Henley Street

July 30, 1615

I came across several old letters this morning. Raleigh’s is hard to decipher:

Portsmouth

March 9, 1608

Will Shakespear—

We have taken an old carrack, the Madre de Dios, and spoils clutter her deck as we lie at anchor in Portsmouth Bay, spoils, things the Queen would grow sullen over, wanting them. Some of them bloody and soaked with spray, they have a cheapness about them, a liar’s eye. You and Ben would know how to laugh and knock them about. Here’s a green gem in a brooch a negro queen must have worn, its horse’s eye staring through a slash of sail canvas. Here’s a rope of skulls carved in brownish ivory; here’s a tiara ornamented with pale yellow gems I can’t iden­tify...a pile of brass bracelets alongside a smashed cutlass.
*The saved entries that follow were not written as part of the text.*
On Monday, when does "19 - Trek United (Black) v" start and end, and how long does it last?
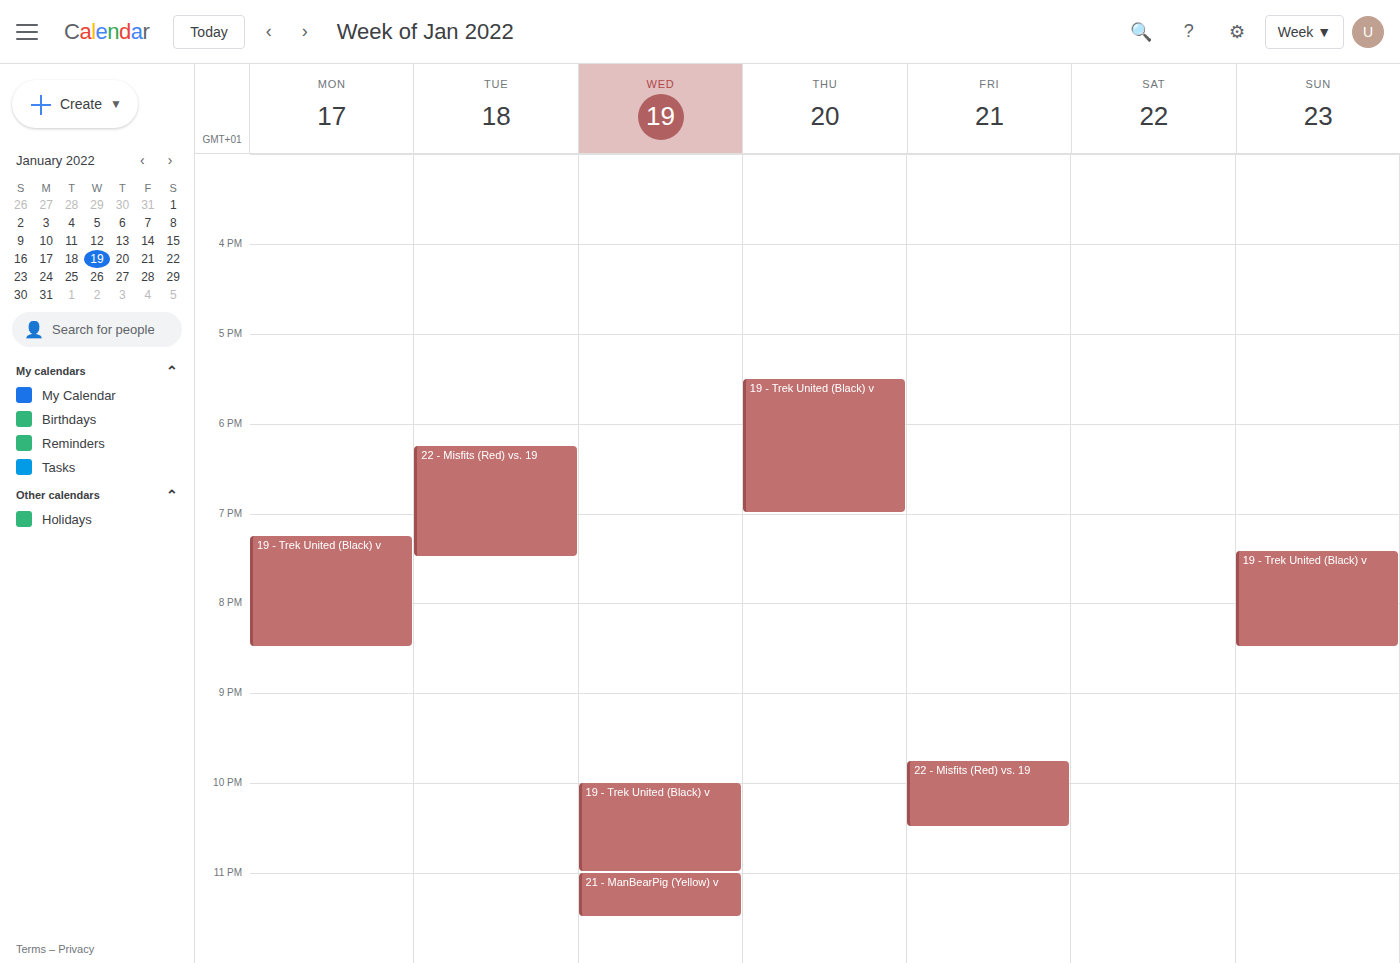
7:15 PM to 8:30 PM, 1 hour 15 minutesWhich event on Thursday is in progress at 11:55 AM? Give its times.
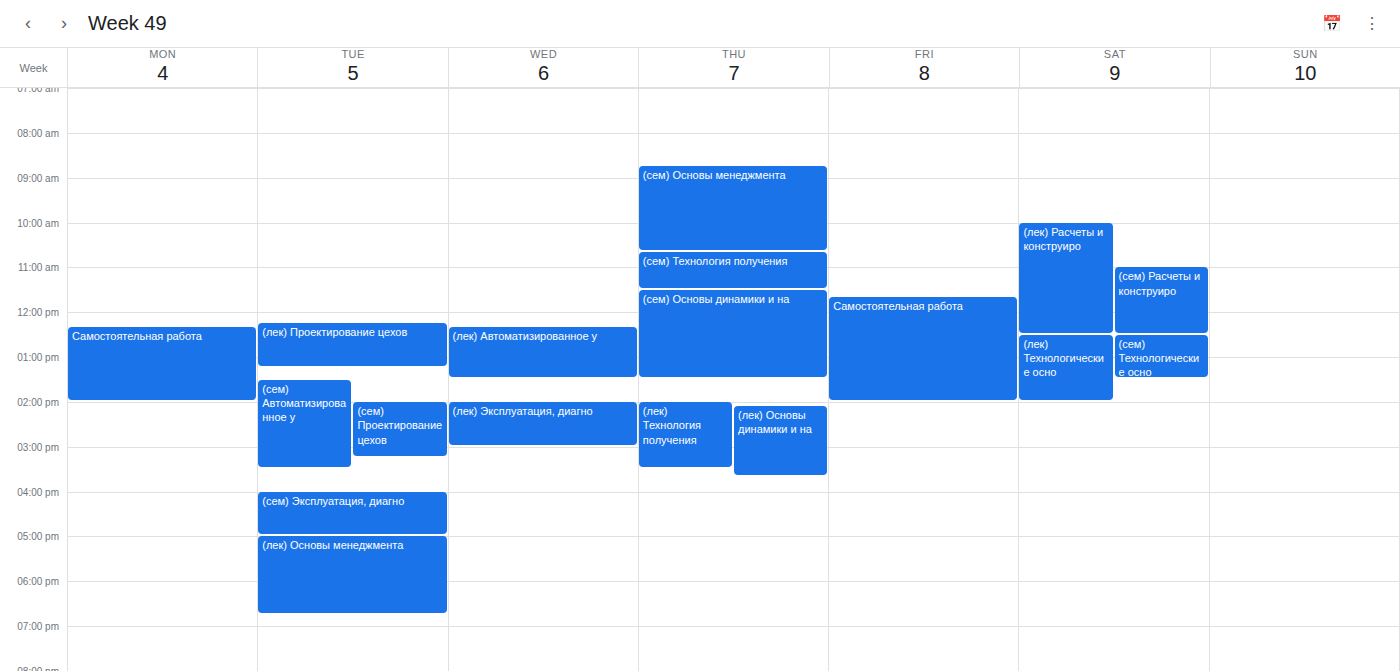
"(сем) Основы динамики и на", 11:30 AM to 1:30 PMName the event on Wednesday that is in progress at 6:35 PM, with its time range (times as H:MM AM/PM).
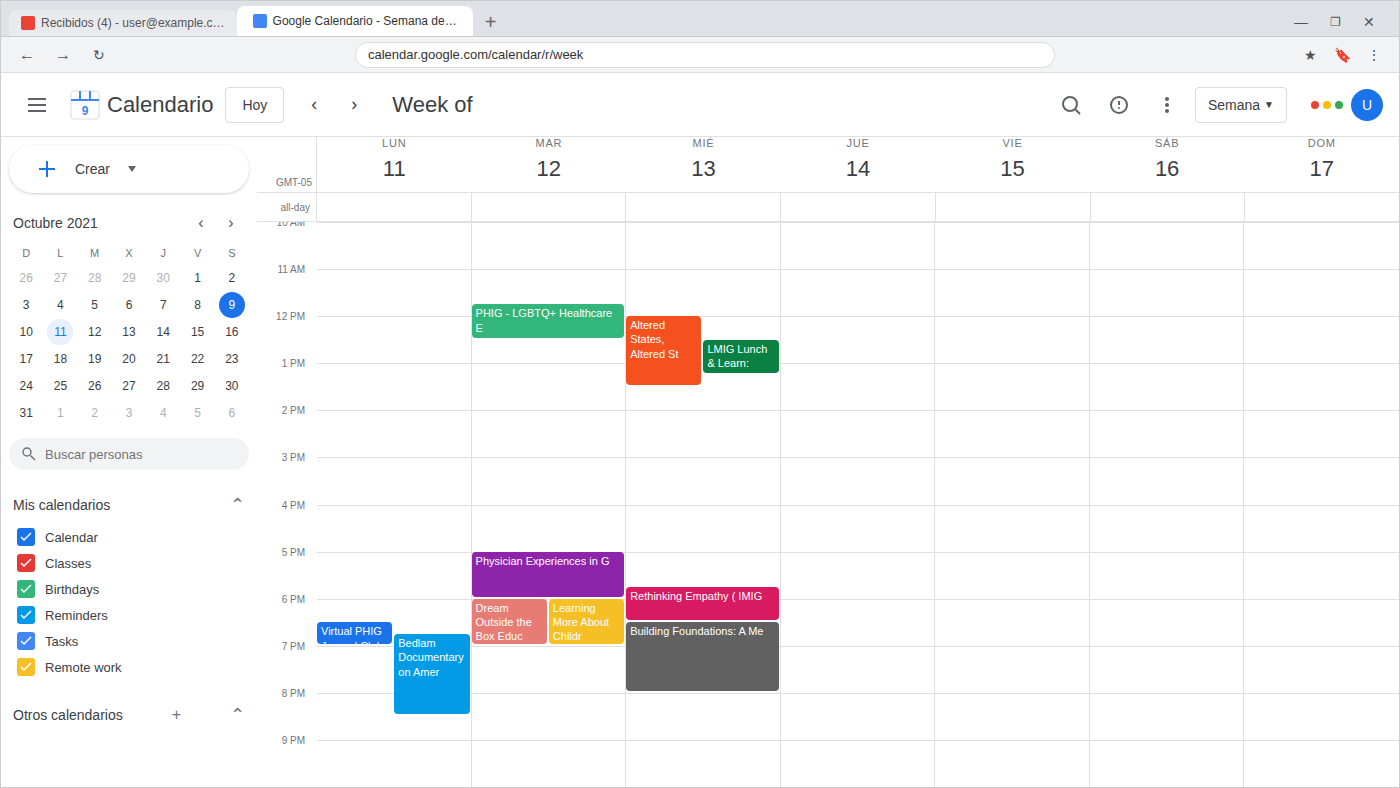
"Building Foundations: A Me", 6:30 PM to 8:00 PMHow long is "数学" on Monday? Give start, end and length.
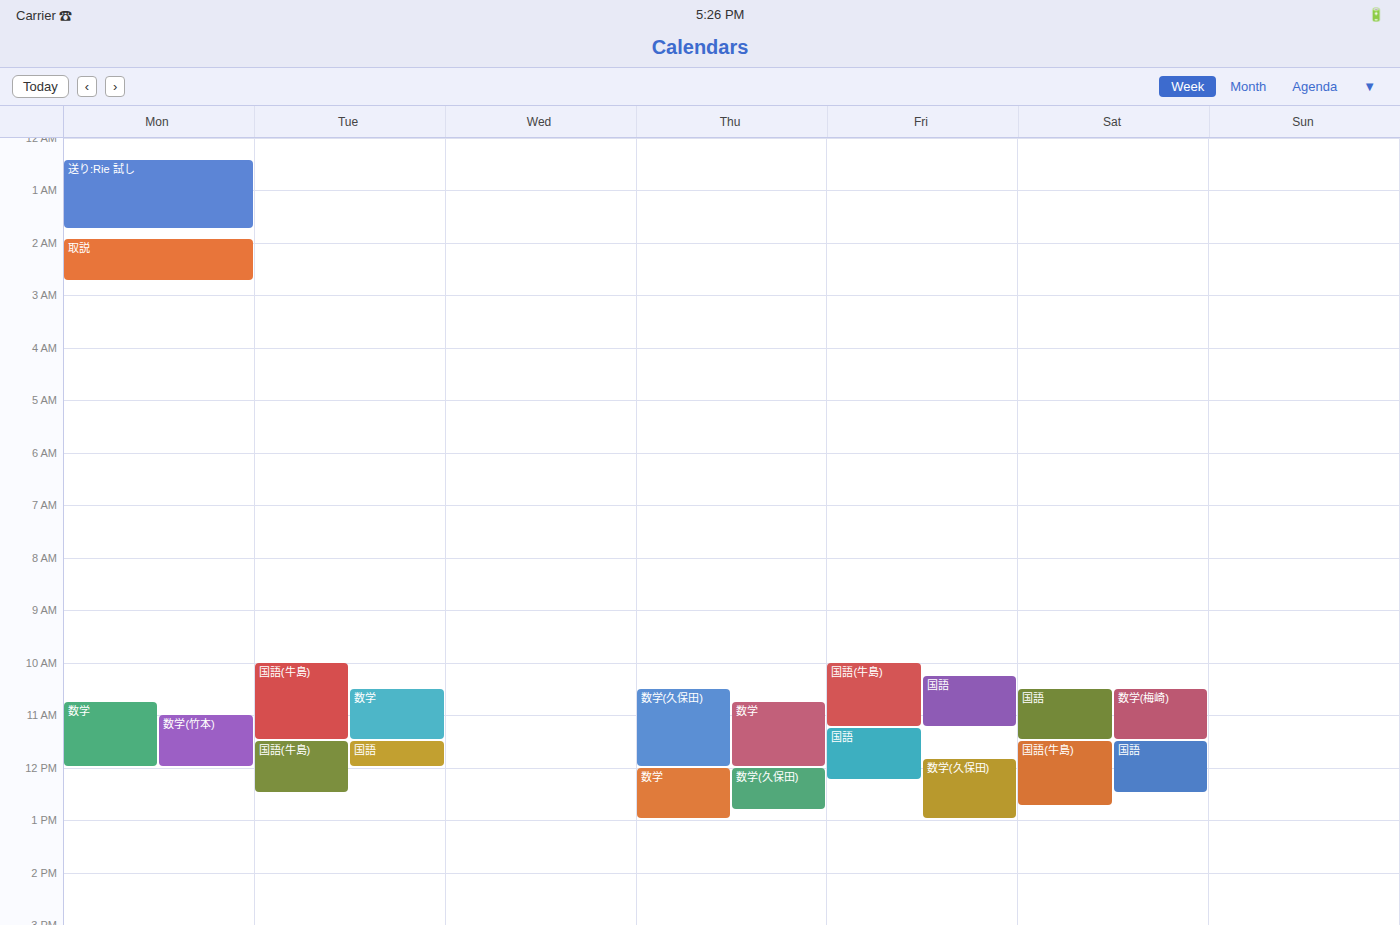
10:45 AM to 12:00 PM, 1 hour 15 minutesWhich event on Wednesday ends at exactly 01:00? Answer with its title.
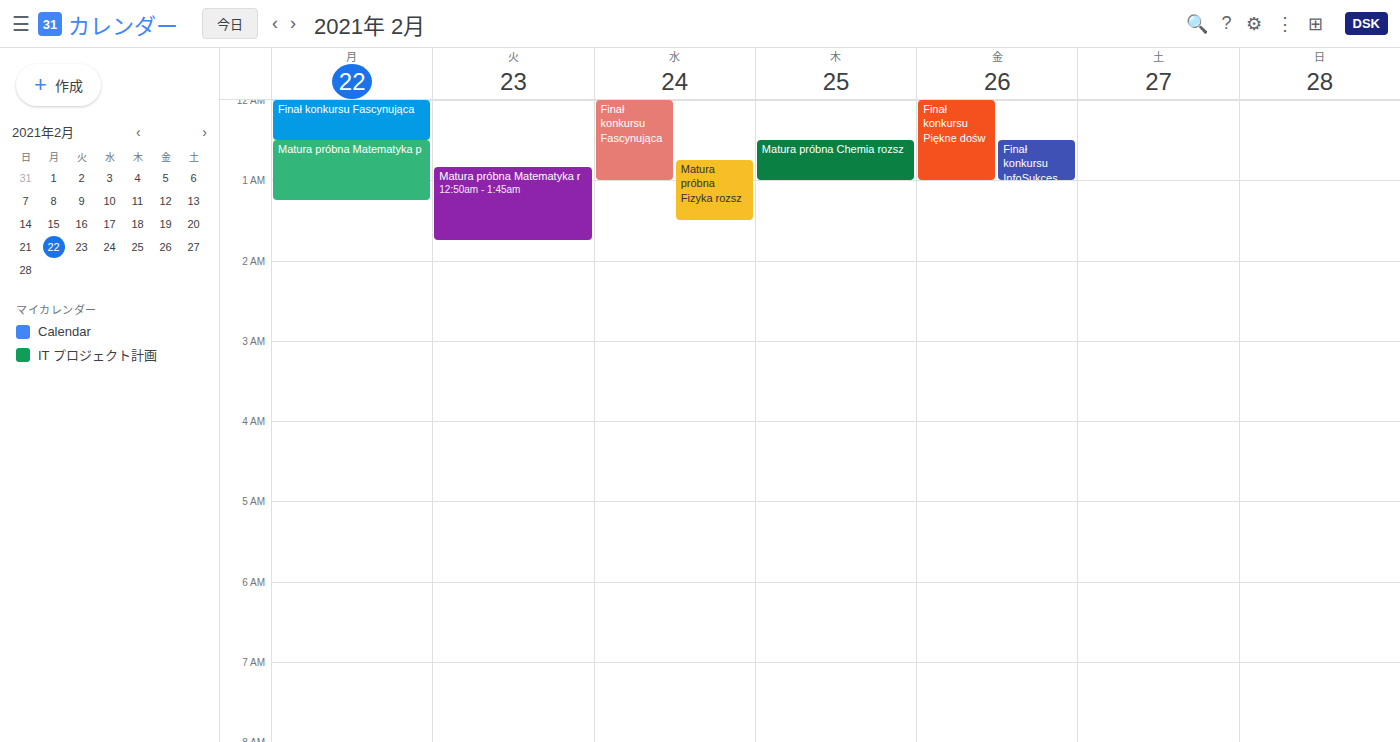
"Finał konkursu Fascynująca"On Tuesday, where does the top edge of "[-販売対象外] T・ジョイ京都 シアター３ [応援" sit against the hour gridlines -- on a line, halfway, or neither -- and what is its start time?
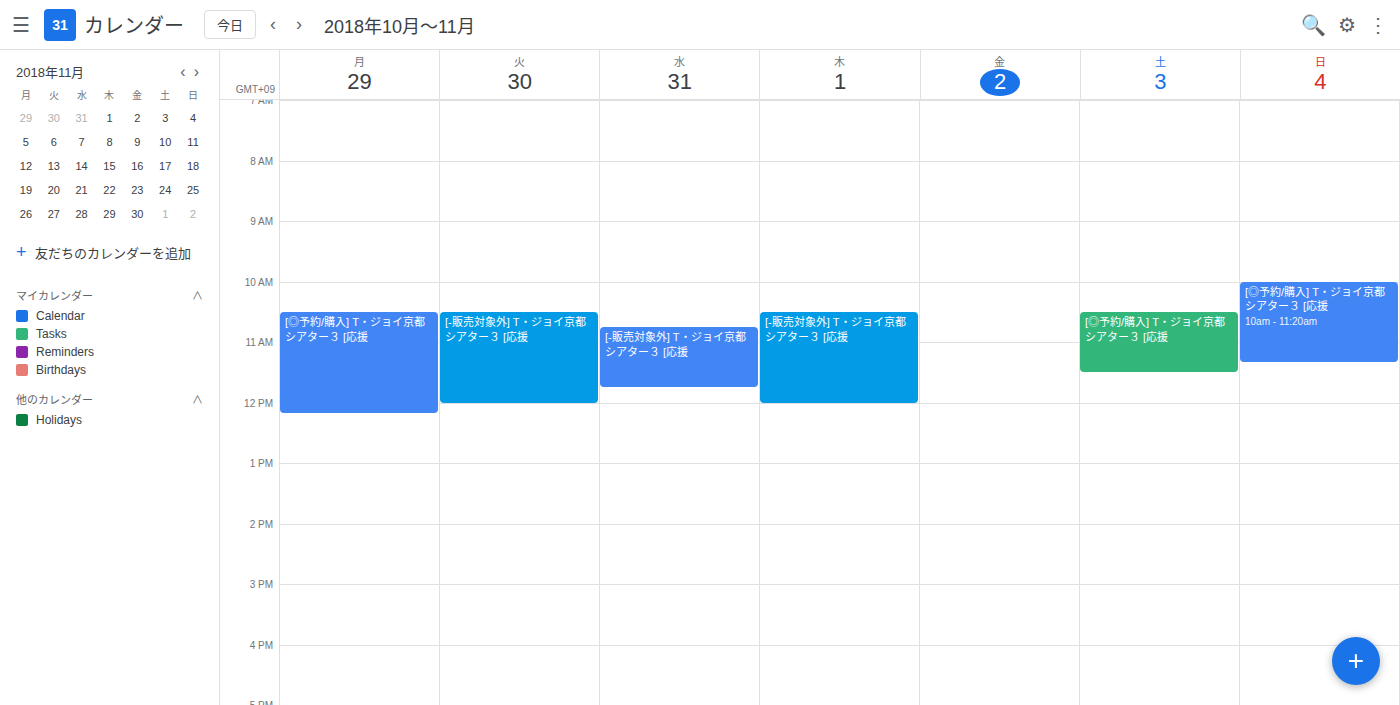
10:30 AM -- halfway between the 10 AM and 11 AM lines.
As for me, I’ll take the wind in the rigging and a clear landfall.

How are your plays going this season? Sometimes, when a sea rages, Macbeth howls in my ear, Othello lifts his hand as stars dive below the washed horizon.

Shun the Queen’s condemnations. It is usually her free­dom—seldom ours. Stay clean!

But if I could write like you I would try to destroy political chicanery, though meddling with the Crown may spell my doom.